======== Records provided

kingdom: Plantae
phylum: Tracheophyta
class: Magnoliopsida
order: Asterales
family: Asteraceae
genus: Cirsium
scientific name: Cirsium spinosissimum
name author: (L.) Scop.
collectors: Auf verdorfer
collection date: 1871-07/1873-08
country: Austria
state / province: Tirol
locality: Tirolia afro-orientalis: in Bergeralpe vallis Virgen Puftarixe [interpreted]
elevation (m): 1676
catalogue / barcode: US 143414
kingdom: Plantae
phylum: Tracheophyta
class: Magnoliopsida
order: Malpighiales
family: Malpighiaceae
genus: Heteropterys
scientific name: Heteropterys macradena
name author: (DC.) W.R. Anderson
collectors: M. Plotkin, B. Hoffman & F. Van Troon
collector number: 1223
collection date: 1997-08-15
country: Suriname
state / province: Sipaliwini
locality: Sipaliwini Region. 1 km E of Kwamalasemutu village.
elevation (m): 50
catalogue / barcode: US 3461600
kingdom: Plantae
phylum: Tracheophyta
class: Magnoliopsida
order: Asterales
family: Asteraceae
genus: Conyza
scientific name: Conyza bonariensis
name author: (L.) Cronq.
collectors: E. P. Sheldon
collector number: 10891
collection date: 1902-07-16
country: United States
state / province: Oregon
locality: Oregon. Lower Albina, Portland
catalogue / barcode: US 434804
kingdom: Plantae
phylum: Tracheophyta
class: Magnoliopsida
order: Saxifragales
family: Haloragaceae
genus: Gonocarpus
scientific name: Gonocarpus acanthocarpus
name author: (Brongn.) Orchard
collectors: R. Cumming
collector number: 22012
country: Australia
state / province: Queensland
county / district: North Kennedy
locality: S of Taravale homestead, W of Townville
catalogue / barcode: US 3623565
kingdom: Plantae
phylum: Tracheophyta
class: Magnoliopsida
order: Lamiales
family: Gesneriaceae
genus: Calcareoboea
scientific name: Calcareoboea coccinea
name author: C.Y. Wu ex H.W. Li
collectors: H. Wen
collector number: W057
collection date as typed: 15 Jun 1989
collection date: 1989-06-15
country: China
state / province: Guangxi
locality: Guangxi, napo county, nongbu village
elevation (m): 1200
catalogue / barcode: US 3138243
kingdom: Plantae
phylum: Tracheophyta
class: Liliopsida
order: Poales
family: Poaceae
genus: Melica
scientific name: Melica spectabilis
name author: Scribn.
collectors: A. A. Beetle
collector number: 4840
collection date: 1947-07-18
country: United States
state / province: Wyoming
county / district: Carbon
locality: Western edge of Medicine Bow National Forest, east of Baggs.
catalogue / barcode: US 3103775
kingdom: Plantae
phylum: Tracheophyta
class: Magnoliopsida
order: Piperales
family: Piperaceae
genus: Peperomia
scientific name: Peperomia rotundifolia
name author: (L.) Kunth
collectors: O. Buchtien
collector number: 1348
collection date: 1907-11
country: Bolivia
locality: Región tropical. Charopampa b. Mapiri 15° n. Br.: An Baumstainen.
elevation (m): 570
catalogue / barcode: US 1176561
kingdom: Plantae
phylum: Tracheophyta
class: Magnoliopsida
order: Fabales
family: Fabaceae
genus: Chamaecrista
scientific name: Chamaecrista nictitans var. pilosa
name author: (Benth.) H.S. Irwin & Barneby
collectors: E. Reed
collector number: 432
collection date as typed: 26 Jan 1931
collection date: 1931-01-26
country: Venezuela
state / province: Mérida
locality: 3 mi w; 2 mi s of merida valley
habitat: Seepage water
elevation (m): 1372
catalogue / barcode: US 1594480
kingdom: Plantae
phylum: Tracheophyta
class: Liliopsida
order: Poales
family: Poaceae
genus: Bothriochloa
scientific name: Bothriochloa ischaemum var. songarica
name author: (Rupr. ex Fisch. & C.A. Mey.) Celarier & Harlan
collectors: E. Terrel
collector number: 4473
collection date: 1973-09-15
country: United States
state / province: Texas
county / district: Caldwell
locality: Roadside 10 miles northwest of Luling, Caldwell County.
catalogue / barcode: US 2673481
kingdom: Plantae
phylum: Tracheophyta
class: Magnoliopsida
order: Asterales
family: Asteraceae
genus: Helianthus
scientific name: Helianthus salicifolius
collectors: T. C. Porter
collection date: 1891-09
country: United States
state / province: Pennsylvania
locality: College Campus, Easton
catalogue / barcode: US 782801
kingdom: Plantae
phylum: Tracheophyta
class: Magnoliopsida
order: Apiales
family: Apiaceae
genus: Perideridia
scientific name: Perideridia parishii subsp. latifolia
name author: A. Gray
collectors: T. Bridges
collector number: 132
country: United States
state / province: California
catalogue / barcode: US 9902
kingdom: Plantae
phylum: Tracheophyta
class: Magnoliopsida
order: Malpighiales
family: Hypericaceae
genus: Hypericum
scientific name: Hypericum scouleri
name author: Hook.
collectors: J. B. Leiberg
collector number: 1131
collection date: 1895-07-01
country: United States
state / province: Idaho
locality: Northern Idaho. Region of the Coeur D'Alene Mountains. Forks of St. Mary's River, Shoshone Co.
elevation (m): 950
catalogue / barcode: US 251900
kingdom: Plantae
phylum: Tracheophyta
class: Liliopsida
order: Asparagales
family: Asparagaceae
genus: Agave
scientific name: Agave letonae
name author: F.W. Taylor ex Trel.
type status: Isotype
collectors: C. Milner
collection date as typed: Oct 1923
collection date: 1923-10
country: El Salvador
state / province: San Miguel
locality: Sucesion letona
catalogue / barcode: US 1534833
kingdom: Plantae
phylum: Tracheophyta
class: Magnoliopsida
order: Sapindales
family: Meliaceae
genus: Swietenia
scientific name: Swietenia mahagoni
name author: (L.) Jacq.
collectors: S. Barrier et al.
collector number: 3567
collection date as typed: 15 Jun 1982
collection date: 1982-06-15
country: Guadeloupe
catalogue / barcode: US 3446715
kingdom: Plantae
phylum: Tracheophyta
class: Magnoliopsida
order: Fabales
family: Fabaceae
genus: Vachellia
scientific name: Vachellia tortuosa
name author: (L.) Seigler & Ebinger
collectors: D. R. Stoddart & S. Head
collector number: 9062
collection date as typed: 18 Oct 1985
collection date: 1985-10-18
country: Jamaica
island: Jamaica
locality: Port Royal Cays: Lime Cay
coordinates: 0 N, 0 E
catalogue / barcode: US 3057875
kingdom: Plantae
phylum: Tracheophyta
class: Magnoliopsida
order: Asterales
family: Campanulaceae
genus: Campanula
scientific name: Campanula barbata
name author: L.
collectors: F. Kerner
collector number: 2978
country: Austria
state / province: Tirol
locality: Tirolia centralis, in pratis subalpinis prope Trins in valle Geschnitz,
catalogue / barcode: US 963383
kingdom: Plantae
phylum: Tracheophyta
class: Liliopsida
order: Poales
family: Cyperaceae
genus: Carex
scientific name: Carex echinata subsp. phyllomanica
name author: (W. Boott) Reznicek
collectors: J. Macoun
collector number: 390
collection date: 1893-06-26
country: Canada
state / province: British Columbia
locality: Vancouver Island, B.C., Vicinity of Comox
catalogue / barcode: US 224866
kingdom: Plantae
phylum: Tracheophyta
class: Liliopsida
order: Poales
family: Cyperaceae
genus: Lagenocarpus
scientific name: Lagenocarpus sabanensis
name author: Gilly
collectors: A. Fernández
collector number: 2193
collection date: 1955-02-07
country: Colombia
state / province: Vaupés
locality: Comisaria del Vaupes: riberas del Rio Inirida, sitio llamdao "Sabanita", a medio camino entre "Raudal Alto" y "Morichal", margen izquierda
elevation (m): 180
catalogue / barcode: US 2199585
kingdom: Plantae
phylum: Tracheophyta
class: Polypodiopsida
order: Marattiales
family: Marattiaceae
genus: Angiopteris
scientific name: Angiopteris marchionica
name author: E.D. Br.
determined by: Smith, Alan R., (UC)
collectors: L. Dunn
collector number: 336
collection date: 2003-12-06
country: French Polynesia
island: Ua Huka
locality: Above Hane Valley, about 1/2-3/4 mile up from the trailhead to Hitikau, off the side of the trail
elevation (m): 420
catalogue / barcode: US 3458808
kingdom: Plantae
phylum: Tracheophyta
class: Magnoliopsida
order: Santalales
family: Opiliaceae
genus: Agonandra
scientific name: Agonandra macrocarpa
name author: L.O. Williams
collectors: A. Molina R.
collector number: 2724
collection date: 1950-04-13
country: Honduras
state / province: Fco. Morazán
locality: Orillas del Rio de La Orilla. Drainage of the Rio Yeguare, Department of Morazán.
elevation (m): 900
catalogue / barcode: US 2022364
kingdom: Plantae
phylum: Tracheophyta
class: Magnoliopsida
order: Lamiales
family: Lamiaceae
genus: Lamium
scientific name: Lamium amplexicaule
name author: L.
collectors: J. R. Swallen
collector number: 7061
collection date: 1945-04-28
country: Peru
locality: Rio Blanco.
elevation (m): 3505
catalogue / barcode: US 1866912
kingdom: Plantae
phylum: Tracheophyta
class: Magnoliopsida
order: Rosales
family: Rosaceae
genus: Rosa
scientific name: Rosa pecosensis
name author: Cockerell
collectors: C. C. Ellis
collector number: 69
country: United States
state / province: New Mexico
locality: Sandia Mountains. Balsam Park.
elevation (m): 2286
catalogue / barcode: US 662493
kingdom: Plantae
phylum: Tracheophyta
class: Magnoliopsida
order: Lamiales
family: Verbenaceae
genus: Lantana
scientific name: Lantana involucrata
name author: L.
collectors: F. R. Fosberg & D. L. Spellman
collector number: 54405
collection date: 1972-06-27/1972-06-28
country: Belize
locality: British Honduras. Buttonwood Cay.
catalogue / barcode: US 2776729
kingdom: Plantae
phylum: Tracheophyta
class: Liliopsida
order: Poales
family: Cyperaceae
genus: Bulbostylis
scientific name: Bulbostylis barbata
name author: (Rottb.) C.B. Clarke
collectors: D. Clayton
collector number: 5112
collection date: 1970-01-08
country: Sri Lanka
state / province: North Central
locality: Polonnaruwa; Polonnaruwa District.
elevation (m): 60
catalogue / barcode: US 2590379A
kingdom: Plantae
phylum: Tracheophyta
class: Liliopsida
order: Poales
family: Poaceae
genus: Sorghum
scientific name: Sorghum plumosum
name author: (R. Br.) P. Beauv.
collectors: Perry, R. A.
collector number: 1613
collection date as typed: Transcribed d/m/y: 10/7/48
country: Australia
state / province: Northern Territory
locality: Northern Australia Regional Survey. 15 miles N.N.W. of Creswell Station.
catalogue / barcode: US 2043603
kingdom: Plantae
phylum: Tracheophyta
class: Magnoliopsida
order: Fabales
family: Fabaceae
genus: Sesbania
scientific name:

================

### Job
Can you duplicate, word for word, the lines of the material above, beginning with the line that contains "genus: Agave" and continuing through the line that contains "collection date as typed: 15 Jun 1982", with both of those lines included?

### Answer to this problem
genus: Agave
scientific name: Agave letonae
name author: F.W. Taylor ex Trel.
type status: Isotype
collectors: C. Milner
collection date as typed: Oct 1923
collection date: 1923-10
country: El Salvador
state / province: San Miguel
locality: Sucesion letona
catalogue / barcode: US 1534833
kingdom: Plantae
phylum: Tracheophyta
class: Magnoliopsida
order: Sapindales
family: Meliaceae
genus: Swietenia
scientific name: Swietenia mahagoni
name author: (L.) Jacq.
collectors: S. Barrier et al.
collector number: 3567
collection date as typed: 15 Jun 1982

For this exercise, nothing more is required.